**Work to do**
Present every line of the whole listing below as a numbered list, skipping blank lines and leaving out the pictures.

**Input rows**
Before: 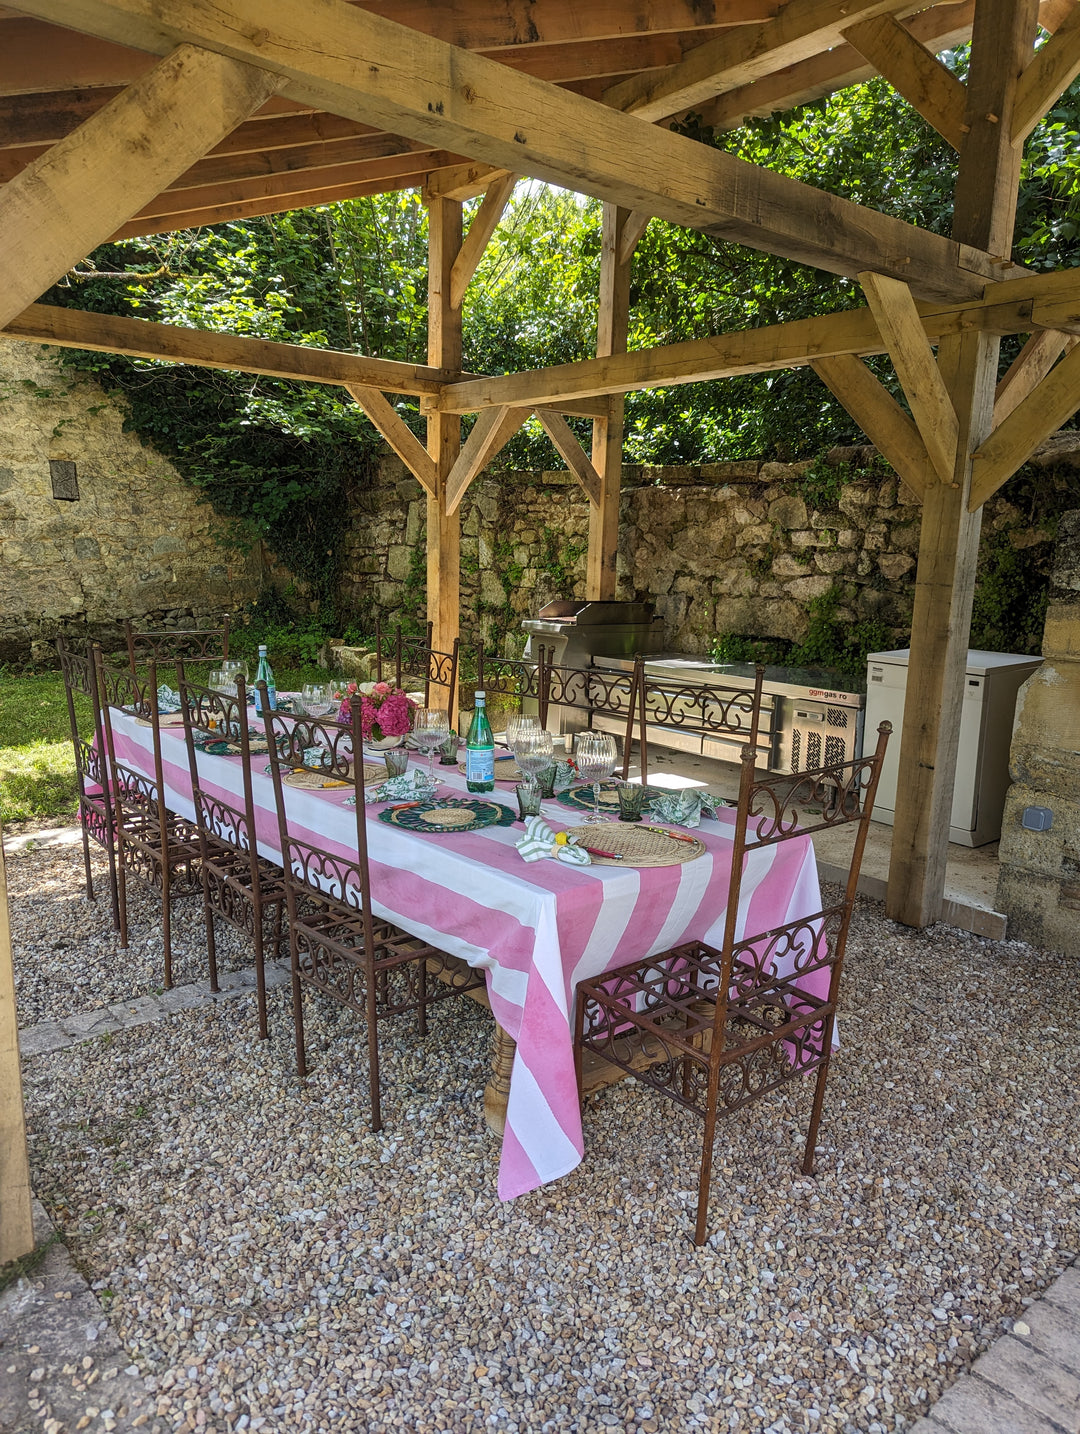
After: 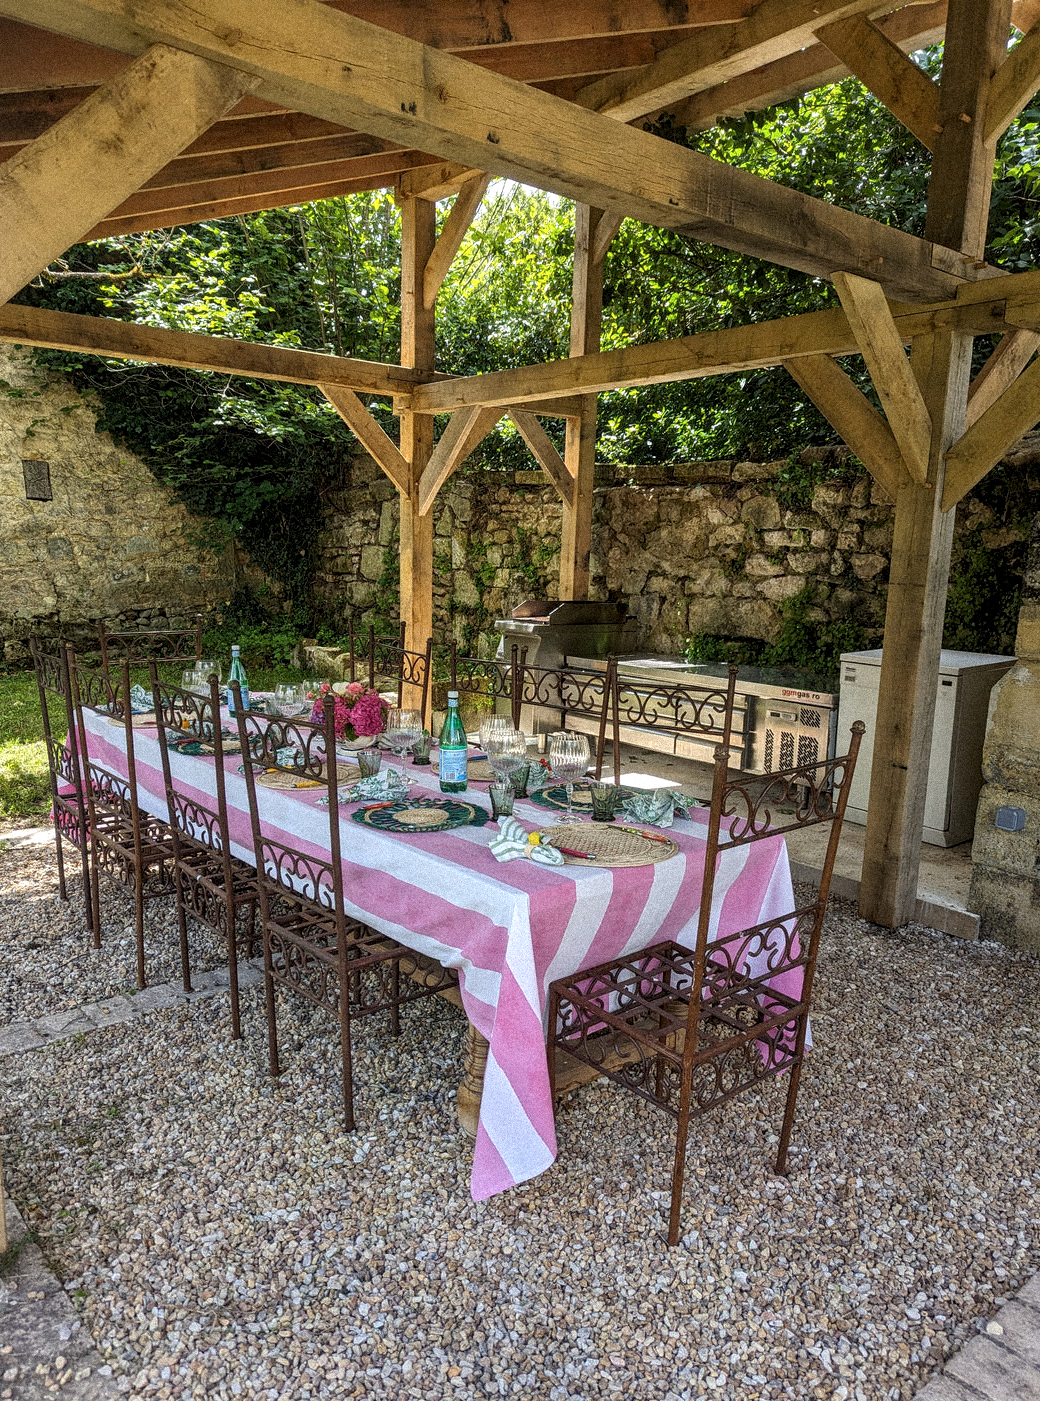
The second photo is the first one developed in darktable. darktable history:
grain: coarseness 9.38 ISO, strength 34.99%, mid-tones bias 0%
local contrast: highlights 83%, shadows 81%
crop and rotate: left 2.536%, right 1.107%, bottom 2.246%
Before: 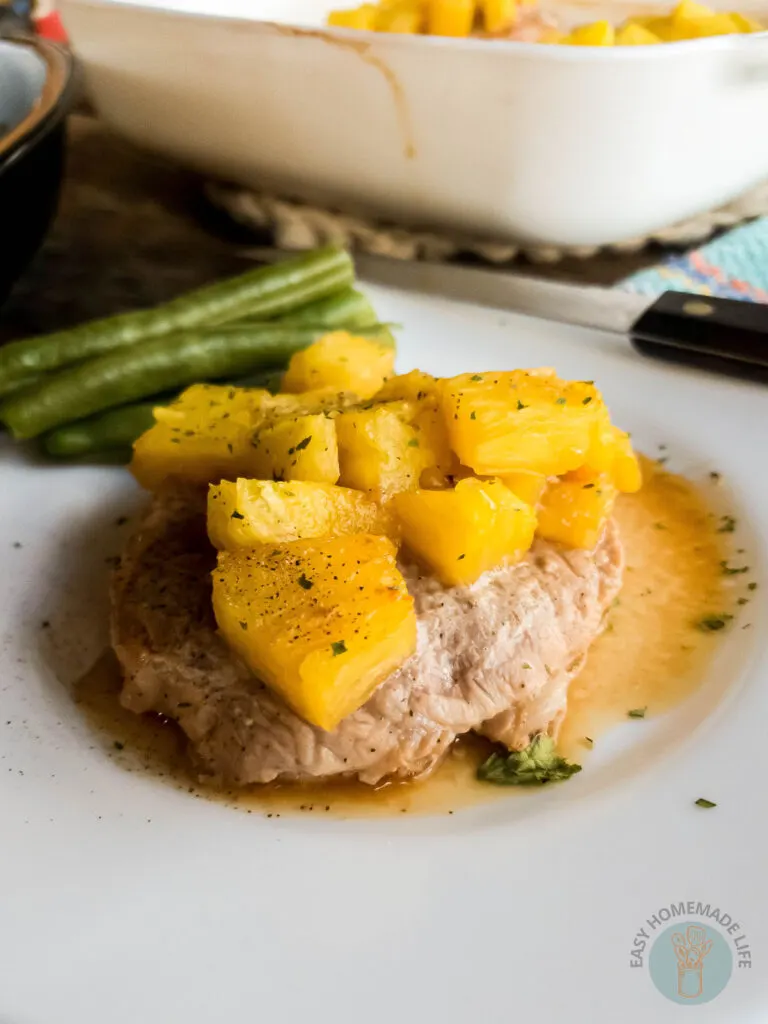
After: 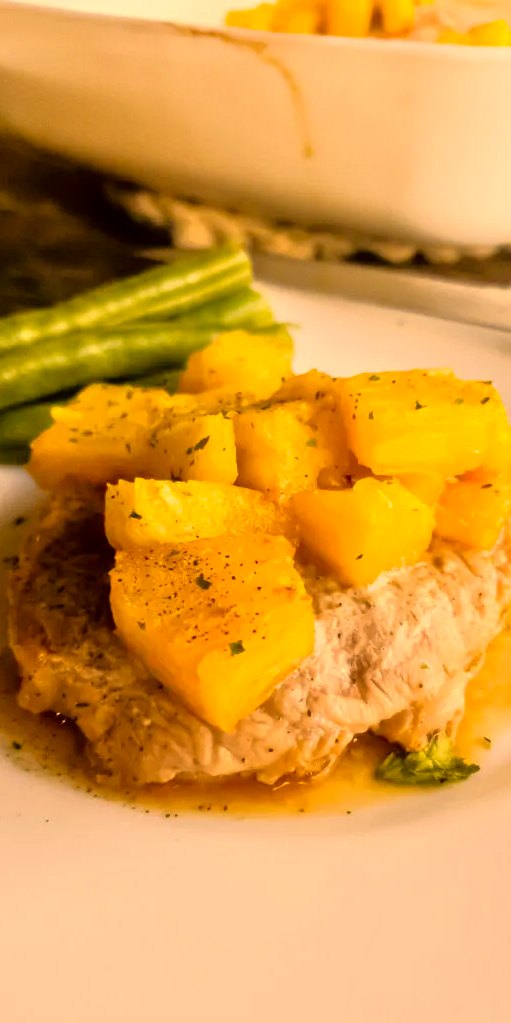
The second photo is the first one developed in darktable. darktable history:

**Solution for this task**
1. Before: 
2. After: 
3. The second photo is the first one developed in darktable. darktable history:
4. grain: coarseness 9.38 ISO, strength 34.99%, mid-tones bias 0%
5. local contrast: highlights 83%, shadows 81%
6. crop and rotate: left 2.536%, right 1.107%, bottom 2.246%
7. Before: 
8. After: 
9. The second photo is the first one developed in darktable. darktable history:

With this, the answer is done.